→ **Text passage**:
========

John Whitehill, who won the Figurative/Still Life category award in the Jackson’s Open Painting Prize 2018, is a British artist, living and working in Stoke-on-Trent. The subject matter’s in John’s realist oil paintings are his own hand-made still life constructions, which he makes using everyday materials. The models are inspired by architectural and natural structures and often reference scenes from art historical paintings. We got in touch with John to find out more about his practice.
Clare: Congratulations on winning the Figurative/Still Life Award in the Jackson’s Open Painting Prize this year! Can you tell us about your art background/education?
John: I left school halfway through 6th Form (year 12) unsure of my direction and spent the next three years working as a clerk in local government. I began my art education, which was a Dip.AD (pre-degree days!), Fine Art at North Staffordshire Polytechnic, M.A. Printmaking at Chelsea School of Art and A.T.D. (art teachers diploma) at Liverpool University. After qualifying as a teacher in 1976, I then spent 34 years working in High Schools until 2009. During my time teaching I painted as much as work and family commitments allowed and since I finished teaching have been able to devote all my time to painting.
Clare: How would you describe your practice?
John: My work is exclusively oil painting on canvas and is very broadly based on built or managed environments. Over recent years my paintings have depicted tabletop constructions of small buildings and landscapes created from card and plaster together with found objects. They are an ongoing interest I have in using the tradition of still life to suggest narrative possibilities to the viewer.
Clare: On the artist bio on your website you mention you mainly paint “buildings, urban views, parks and managed landscapes”. What is it about these that you are drawn to in your art practice?
John: I’m drawn to the visual elements of solid geometric forms of buildings particularly when shown contrasted with the informal, haphazard shapes of foliage, or drapery in the case of my still life paintings. Another appealing pictorial quality for me is the atmosphere of mystery and even unease that can be created by the absence of figures in a built environment.
Clare: Some of your older work appears to be from the perspective of the artist outdoors, looking on from the outside of a house or down a street. Can you tell us about the transition to painting the models?

========

→ **Supplied material**:
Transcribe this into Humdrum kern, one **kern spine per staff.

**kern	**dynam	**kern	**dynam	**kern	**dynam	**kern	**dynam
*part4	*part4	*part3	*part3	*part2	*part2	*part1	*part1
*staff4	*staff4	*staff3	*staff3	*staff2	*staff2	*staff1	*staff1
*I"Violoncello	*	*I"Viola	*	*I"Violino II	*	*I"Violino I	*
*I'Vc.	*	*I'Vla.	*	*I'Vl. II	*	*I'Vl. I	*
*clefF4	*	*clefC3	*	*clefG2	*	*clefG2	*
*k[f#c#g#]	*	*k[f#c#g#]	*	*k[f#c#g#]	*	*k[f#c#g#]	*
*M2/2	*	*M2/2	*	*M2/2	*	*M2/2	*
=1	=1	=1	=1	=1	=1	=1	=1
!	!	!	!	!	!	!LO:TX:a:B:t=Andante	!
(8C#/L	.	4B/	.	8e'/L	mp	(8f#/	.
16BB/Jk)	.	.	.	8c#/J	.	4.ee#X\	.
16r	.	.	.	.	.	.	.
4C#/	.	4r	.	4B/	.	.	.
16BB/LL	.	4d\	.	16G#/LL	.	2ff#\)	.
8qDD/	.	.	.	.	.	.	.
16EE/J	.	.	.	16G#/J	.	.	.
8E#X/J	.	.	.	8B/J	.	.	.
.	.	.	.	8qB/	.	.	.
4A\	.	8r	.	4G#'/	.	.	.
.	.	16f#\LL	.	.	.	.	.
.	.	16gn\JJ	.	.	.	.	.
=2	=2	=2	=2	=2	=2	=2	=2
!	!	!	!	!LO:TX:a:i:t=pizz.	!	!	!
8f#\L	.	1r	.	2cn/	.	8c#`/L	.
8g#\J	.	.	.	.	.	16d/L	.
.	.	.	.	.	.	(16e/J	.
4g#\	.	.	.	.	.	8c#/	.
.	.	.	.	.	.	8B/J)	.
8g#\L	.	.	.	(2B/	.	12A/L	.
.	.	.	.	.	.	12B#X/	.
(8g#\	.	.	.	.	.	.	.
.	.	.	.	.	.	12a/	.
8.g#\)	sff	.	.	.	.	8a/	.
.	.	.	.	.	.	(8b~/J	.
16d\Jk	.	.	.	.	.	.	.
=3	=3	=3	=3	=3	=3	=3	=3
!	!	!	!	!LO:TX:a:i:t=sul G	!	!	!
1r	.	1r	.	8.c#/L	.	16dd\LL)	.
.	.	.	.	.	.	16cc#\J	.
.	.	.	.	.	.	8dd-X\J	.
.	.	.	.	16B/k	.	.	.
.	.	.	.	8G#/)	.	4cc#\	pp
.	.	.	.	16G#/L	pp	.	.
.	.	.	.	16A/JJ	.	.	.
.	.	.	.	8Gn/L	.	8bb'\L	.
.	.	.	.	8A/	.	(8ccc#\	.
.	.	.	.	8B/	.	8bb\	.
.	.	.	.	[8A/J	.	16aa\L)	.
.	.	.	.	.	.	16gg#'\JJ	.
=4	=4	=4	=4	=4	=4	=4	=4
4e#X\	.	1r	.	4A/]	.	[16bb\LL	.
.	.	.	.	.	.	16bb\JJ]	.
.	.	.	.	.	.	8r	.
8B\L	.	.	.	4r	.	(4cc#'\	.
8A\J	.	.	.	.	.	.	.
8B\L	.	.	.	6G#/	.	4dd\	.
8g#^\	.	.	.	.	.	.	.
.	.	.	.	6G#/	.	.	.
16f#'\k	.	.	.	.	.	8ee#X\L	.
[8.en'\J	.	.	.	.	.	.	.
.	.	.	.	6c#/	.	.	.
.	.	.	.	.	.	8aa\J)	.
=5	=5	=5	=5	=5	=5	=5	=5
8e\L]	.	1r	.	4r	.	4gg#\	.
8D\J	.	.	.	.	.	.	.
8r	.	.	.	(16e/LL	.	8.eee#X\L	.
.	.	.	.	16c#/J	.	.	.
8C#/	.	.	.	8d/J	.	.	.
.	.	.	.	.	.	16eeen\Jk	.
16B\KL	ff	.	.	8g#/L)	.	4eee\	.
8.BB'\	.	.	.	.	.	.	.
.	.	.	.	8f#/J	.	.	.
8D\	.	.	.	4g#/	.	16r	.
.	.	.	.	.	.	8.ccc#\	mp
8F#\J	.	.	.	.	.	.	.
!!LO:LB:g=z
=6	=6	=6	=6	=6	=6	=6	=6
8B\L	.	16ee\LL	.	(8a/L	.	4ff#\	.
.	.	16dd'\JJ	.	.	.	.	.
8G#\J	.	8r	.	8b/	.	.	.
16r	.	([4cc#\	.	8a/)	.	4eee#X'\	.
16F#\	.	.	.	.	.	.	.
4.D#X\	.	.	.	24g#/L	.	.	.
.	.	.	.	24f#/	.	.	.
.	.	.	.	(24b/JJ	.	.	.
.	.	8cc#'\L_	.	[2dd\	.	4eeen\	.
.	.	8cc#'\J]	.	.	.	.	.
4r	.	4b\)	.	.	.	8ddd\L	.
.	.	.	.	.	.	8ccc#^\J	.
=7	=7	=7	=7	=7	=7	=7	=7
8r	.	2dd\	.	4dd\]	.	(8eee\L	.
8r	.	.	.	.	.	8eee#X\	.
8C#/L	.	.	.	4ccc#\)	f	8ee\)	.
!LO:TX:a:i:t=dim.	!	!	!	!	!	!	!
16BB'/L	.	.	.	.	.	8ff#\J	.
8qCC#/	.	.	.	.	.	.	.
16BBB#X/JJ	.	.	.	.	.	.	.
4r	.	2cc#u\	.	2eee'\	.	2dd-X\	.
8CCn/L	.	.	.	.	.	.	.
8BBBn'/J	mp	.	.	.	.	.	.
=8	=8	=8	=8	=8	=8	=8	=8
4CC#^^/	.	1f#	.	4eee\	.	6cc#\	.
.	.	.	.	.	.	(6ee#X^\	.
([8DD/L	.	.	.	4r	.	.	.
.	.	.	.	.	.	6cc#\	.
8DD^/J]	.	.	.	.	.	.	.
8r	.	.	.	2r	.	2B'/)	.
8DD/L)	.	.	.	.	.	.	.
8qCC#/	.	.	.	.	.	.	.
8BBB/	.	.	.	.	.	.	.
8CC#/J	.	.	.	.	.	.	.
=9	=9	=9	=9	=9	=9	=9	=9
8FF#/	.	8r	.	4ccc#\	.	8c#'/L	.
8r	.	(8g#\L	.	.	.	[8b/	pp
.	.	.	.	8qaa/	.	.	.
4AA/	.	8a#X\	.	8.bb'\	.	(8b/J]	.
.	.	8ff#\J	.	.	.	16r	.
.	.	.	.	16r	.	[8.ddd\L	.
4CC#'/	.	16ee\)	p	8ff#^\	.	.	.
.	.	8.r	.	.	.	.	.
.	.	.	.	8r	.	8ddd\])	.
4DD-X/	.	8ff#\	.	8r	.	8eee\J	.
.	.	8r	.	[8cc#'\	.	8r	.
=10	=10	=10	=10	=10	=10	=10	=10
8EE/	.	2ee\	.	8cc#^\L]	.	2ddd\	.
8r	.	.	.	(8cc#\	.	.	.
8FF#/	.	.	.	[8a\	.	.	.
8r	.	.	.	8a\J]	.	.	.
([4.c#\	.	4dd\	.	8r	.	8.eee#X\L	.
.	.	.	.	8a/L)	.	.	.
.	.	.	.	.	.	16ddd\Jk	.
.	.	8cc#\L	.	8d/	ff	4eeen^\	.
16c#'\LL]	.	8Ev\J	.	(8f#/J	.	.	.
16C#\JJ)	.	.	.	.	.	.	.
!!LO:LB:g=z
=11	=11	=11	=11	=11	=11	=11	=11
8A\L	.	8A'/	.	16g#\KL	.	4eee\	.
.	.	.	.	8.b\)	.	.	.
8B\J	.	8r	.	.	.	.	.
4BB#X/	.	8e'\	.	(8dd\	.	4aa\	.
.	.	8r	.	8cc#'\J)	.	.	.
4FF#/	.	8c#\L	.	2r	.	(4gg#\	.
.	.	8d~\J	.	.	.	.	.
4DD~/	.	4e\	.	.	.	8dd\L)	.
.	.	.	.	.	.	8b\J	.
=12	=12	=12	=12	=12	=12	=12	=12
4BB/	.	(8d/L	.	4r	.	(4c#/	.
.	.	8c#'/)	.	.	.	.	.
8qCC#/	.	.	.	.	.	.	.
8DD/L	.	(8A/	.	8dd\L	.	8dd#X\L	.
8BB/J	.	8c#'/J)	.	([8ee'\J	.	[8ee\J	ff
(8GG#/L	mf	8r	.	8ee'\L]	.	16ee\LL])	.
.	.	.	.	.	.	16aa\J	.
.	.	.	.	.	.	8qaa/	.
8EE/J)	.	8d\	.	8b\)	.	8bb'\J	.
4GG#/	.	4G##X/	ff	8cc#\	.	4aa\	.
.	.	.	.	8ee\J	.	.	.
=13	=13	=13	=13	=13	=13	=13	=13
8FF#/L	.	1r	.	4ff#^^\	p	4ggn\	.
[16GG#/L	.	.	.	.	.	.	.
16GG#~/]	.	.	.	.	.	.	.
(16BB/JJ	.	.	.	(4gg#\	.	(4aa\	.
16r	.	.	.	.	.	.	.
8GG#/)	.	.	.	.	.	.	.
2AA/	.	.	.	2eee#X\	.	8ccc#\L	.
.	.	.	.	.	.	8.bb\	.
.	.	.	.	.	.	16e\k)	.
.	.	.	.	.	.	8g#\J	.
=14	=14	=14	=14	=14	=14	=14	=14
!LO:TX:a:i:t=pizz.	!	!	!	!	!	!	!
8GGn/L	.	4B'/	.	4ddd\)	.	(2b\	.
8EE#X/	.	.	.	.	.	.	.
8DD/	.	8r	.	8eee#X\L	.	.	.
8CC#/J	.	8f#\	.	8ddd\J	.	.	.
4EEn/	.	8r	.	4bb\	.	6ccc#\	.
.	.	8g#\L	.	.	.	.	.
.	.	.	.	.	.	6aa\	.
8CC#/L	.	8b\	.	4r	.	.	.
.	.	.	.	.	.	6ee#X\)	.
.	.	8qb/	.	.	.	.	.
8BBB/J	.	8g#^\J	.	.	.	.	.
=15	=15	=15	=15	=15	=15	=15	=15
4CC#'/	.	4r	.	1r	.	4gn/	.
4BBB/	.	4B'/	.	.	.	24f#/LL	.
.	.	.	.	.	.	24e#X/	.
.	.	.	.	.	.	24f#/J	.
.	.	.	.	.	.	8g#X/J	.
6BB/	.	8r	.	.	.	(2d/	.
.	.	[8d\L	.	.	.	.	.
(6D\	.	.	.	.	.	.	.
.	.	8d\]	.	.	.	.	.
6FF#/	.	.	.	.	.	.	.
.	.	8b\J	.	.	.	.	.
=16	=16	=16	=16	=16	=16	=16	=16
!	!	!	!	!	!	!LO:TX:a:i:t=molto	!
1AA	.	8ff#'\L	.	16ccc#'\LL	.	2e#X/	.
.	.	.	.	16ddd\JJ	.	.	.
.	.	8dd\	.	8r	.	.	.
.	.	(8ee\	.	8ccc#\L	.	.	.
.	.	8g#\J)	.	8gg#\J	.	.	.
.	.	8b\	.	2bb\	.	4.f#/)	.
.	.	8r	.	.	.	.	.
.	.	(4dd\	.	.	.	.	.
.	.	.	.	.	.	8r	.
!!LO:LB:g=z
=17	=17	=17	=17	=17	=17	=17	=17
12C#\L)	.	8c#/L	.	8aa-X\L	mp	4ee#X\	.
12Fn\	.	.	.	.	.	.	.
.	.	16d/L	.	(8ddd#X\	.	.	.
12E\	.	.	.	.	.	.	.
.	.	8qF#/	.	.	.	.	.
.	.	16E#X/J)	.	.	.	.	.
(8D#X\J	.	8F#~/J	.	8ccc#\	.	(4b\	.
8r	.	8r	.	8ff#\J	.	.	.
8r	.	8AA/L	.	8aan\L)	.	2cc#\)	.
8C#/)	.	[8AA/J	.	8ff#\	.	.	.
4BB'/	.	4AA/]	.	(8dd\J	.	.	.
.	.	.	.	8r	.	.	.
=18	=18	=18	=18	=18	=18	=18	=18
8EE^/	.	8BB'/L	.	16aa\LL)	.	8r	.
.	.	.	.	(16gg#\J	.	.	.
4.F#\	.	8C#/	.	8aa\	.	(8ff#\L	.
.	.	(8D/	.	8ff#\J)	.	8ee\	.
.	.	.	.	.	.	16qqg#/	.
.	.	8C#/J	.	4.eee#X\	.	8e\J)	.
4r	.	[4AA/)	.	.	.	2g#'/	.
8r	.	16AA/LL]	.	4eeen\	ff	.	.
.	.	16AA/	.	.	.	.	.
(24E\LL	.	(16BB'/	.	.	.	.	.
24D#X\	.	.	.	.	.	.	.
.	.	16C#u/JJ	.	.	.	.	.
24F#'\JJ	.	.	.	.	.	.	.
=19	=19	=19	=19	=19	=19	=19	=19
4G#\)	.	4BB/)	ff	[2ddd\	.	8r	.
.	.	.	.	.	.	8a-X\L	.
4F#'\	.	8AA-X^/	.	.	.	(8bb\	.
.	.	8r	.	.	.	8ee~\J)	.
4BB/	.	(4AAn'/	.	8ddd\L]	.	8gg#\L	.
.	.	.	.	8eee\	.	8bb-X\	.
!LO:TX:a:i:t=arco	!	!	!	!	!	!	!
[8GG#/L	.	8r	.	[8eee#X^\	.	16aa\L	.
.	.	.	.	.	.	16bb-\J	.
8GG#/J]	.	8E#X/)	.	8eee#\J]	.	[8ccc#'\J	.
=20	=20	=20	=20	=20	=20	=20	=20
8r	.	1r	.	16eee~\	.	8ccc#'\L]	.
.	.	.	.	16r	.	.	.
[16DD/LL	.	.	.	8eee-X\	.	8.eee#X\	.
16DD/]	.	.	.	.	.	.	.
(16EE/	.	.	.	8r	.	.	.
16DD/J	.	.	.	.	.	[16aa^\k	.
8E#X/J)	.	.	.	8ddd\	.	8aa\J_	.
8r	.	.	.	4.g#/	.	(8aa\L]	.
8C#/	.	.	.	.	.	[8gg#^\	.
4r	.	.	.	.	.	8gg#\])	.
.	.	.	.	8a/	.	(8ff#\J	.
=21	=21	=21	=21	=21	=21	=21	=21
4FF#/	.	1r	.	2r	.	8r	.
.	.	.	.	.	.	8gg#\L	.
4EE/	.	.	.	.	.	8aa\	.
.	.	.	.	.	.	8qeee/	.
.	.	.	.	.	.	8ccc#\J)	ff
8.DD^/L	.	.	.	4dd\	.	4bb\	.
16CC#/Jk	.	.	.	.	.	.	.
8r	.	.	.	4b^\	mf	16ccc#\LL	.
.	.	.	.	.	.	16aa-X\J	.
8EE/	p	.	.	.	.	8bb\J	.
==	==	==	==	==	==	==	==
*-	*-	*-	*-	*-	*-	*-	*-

========

→ **Written instruction A**: Transcribe the passage of the John Whitehill interview starting with "John: My work" and going on through "to the viewer.".
→ **Written instruction B**: Write the next part of the John Whitehill interview, picking up after its final line.
The rows come from a separate source, not from the John Whitehill interview.

→ **Written reply A**:
John: My work is exclusively oil painting on canvas and is very broadly based on built or managed environments. Over recent years my paintings have depicted tabletop constructions of small buildings and landscapes created from card and plaster together with found objects. They are an ongoing interest I have in using the tradition of still life to suggest narrative possibilities to the viewer.

→ **Written reply B**:
John: The process of architecture amazes me. How an idea travels from a pencil sketch or an assembly of building blocks to become a fully realized structure occupying physical space often monumental/overwhelming in scale. I liked the idea of a very simple starting point reaching such a definite conclusion. Another influence on my thinking was of children using packaging and containers as structures to stage their play activities. I also referred back to my own childhood when I would create simple landscaping additions to my model railway set. These all fed into my idea to create models to paint from. I have always liked architectural models, admiring the aesthetic and technical skills used to craft them. The models I create are knowingly basic in construction using card glued or taped together. Any incidental blemishes, creases, rips or evidence of joining are incorporated into the painting.
Clare: Do you still paint the real world?
John: From time to time I do paint the ‘real world’ and still have a couple of long-standing unfinished paintings of the garden that I add a few daubs to when motivation moves me. Many of us involved in art will be alert to the visual potential that surrounds us. I regularly photograph or make a mental note of buildings, scenery and objects that catch my eye to create a library of images I could develop some time in the future.
Clare: A number of your works depict scenery and buildings from historical paintings. Why are you interested in recreating these in your models?
John: Throughout my time as a teacher I was constantly looking to discover new approaches and seek out subject matter with which to enthuse and broaden my students experience of art. Copying works from art history can be of some value but it can become stale if overused as a learning tool so I devised variations to the practice. I had students re-create objects from still life paintings using card and papier-mâché, arrange them as in the original then draw or paint the group. This has fed into my own work as I continued the practice of referencing art history as many artists have done. Those paintings I refigured/reimagined were chosen as they accorded well my working method. With the two ‘The Past Repackaged’ pictures I gave them a title which acknowledges the material used in making the buildings and passing comment on the tacky commercialization of art heritage.
Clare: Why do you include the domestic surroundings around the models in your paintings?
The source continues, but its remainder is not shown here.